EXERCISE INSTRUCTIONS:
The answer is the set of lines that include "size", copied from the data below.

Records excerpted from a collection:
● ● ● ● ●

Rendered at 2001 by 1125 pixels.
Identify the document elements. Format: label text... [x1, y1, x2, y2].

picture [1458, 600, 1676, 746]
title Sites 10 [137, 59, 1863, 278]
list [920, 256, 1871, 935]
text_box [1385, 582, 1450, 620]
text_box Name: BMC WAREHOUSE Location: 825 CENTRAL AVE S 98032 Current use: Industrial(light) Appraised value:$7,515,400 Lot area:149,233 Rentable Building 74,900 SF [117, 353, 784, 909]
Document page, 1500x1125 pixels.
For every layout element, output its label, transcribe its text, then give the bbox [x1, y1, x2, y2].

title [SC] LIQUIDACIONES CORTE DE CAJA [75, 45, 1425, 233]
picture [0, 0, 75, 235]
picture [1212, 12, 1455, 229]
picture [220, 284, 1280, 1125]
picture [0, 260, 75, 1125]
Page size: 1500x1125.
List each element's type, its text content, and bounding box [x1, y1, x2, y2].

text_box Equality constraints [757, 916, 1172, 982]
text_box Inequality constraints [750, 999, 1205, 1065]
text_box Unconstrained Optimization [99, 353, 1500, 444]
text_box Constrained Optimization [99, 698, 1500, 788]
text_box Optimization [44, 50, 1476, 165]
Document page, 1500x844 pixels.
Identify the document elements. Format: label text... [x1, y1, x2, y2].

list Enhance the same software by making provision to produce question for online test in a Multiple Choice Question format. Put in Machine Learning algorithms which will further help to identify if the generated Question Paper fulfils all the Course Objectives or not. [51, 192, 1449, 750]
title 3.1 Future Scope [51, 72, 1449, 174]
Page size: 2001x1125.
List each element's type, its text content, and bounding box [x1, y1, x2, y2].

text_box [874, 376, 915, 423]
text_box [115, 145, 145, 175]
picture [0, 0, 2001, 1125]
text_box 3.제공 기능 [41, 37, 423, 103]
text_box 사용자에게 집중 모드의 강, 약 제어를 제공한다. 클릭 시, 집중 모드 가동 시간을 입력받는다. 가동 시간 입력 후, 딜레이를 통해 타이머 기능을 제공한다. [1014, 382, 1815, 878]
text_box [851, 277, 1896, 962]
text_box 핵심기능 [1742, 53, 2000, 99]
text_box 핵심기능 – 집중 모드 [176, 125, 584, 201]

● ● ● ● ●

TASK OUTPUT:
Page size: 1500x1125.
Page size: 2001x1125.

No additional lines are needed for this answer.